Ulrich Mühe in The Lives of Others [2006] 
Minister of Culture Bruno Hempf seizes an opportunity to take an undue advantage of vulnerable Actress Christa-Maria Sieland whose Playwright boyfriend Dreyman is under suspicion after he escaped state scrutiny due to his pro-Communist views and international recognition. While Stasi Captain, Gerd Wiesler, starts his surveillance by bugging Dreyman's apartment, sooner he realizes that he himself is a part of more sinister plan that involves  personal gain.

Film is about two honest individual who are disillusioned at the way they see their society and their own personal life .One of the focal points here deals with the issue of an honest man who takes his job religiously, but how possibly he reacts to circumstances that ask him to deflect his own path of an honest and righteous being.

But sooner Wiesler sympathizes with Dreyman and Christa's exploited artistic and personal life, and ultimately he jeopardizes his own career. At the other end, handsome Dreyman is passionate about his work and passionately in love with his beautiful girlfriend; oblivious to the fact that his apartment is under surveillance. Character of Dreyman is flawed but good guy who has earned himself name among theater people & GDR, and seeks removal of culpable theatrical colleagues from the blacklist, and who ends up writing a sensational article for the western press.

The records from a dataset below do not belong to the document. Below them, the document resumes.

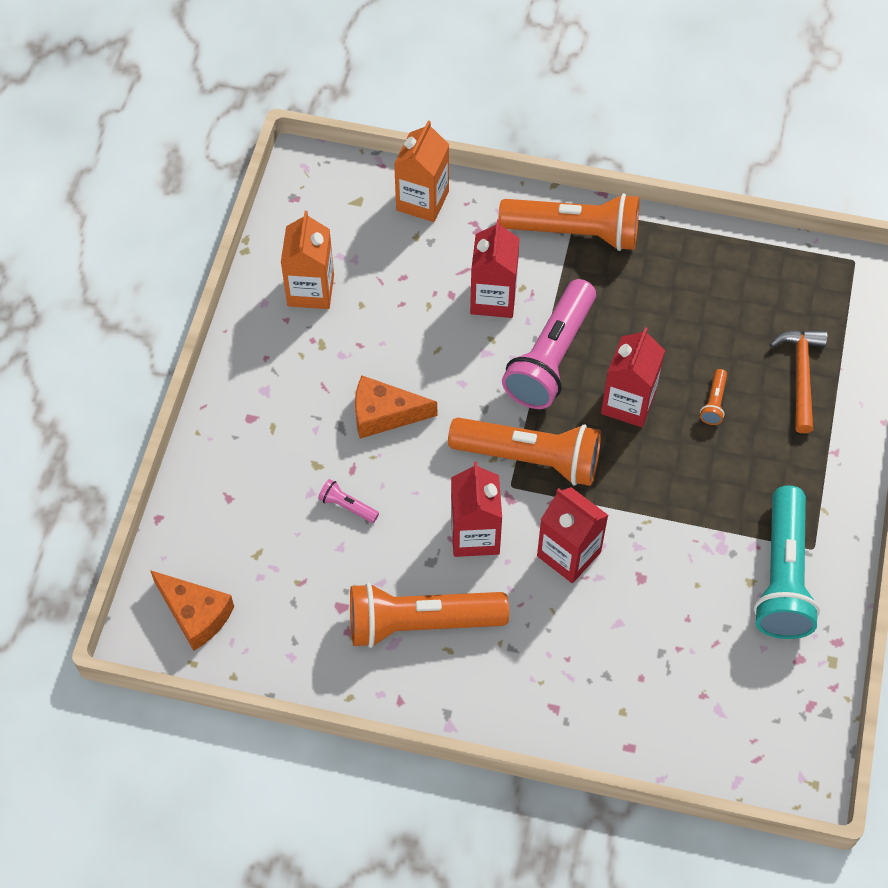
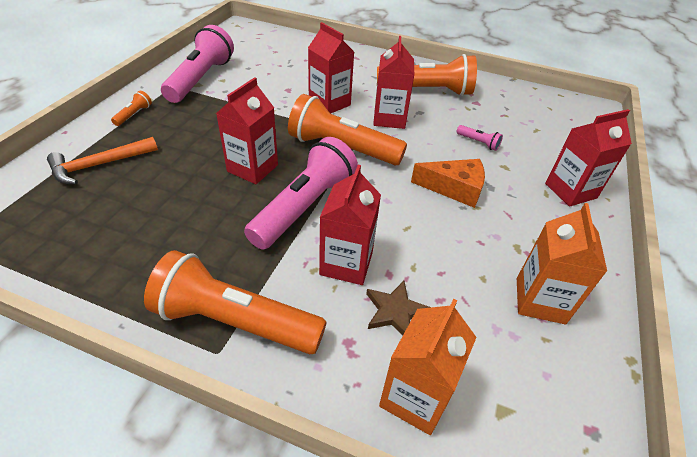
camera: 175 degrees left, 15 degrees down
(195, 614) = (567, 111): orange cheese -> none
(241, 436) = (570, 191): none -> red carton
(442, 260) = (395, 311): none -> brown star
(714, 402) = (183, 159): orange flashlight -> orange flashlight (134, 115)
(783, 576) = (201, 79): turquoise flashlight -> pink flashlight
(801, 376) = (100, 165): orange hammer -> orange hammer turned 45 degrees clockwise

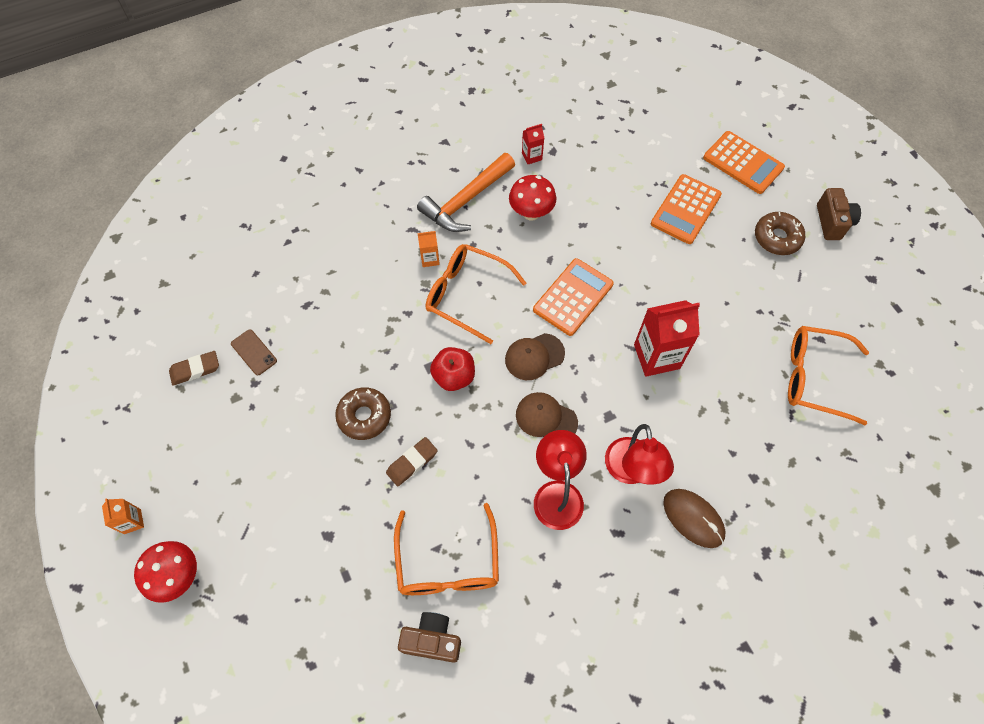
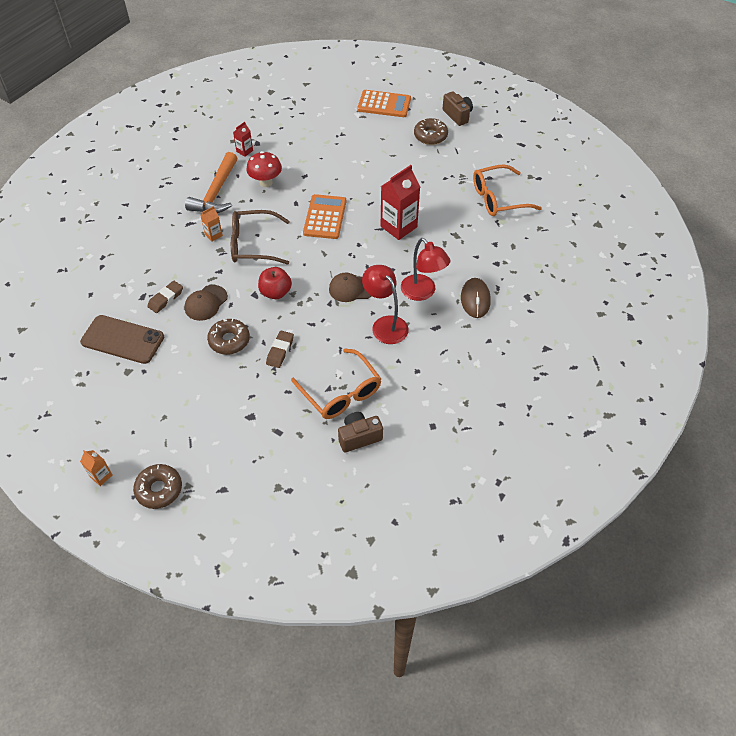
camera: 30 degrees left, 10 degrees down
(178, 576) = (159, 489): red mushroom -> brown donut
(195, 370) = (85, 368): brown eraser -> brown eraser (166, 299)
(254, 352) = (122, 340): brown phone -> brown phone, size x1.97
(466, 295) = (253, 244): orange glasses -> brown glasses
(534, 356) = (321, 259): brown cap -> brown cap (206, 303)
(686, 209) = (365, 142): orange calculator -> none
(693, 518) = (475, 299): brown mouse -> brown mouse turned 75 degrees clockwise

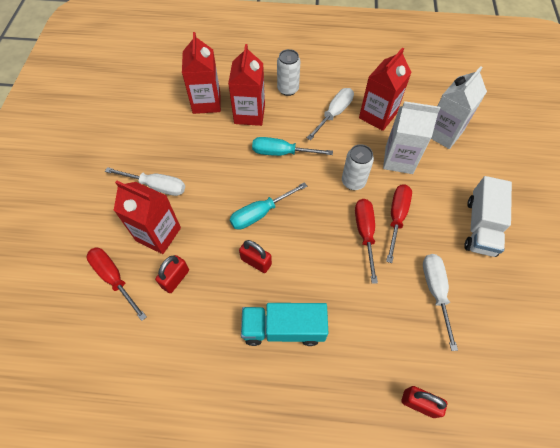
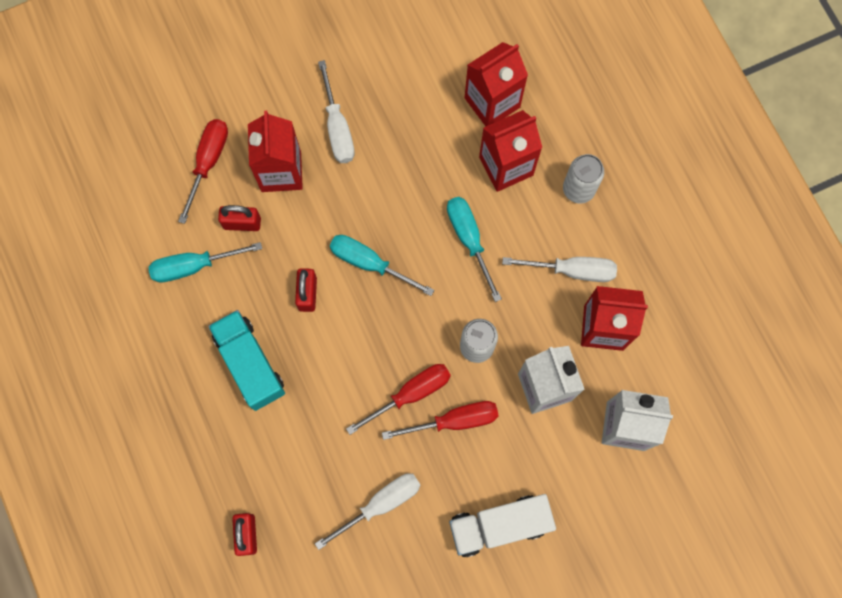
camera: 60 degrees right, 15 degrees up
(182, 331) = (193, 266): none -> turquoise screwdriver

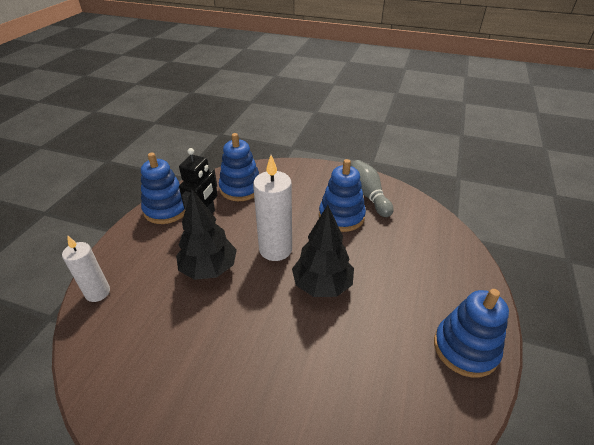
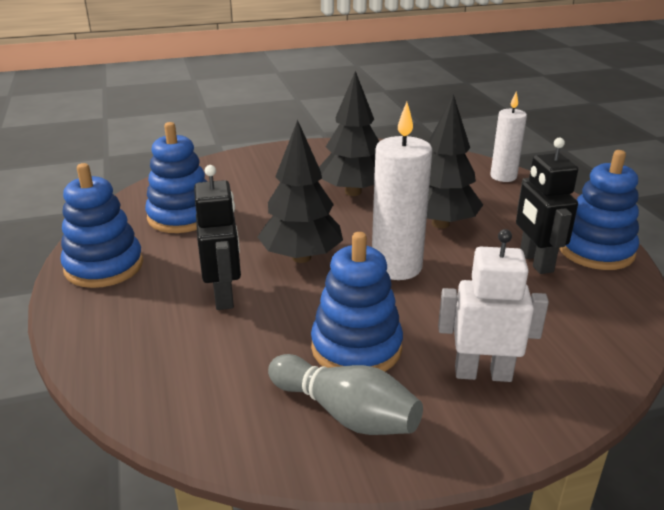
camera: 145 degrees right, 10 degrees down
(221, 340) = (353, 192): none -> black tree
(241, 188) = (566, 320): blue stacking toy -> blue stacking toy (182, 216)
(302, 186) = (483, 373): none -> white robot
(388, 277) = (224, 296): none -> black robot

The Lives Of Others is highly compelling political thriller that horrifically thrives on backdrop of Berlin Wall, East Germany; it is profoundly emotional film that has ability to shatter you. It is powerful film that is perfectly constructed blending human drama, romance and thriller that is devoid of any ho-hums and cliché, twists are unpredictable and never seem forced while climax will definitely give lump in your throat.